▶ _Exercise aim_
Show every line below that contains the word "find".

▶ _Records shown_

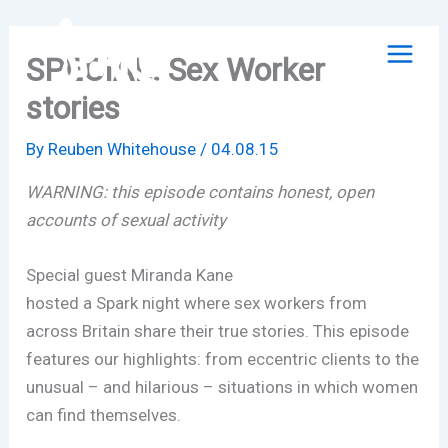
Skip
to
SPECIAL: Sex Worker
content
stories
By
Reuben Whitehouse
/
04.08.15
WARNING: this episode contains honest, open
accounts of sexual activity
Special guest Miranda Kane
hosted a Spark night where sex workers from
across Britain share their true stories. This episode
features our highlights: from eccentric clients to the
unusual – and hilarious – situations in which women
can find themselves.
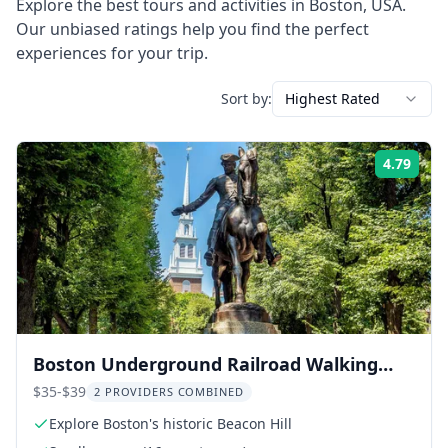
Explore the best tours and activities in
Boston
,
USA
.
Our unbiased ratings help you find the perfect
experiences for your trip.
Sort by:
Highest Rated
4.79
Rati
Boston Underground Railroad Walking
Tour
$35-$39
2 PROVIDERS COMBINED
Explore Boston's historic Beacon Hill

▶ _Solution_
can find themselves.
Our unbiased ratings help you find the perfect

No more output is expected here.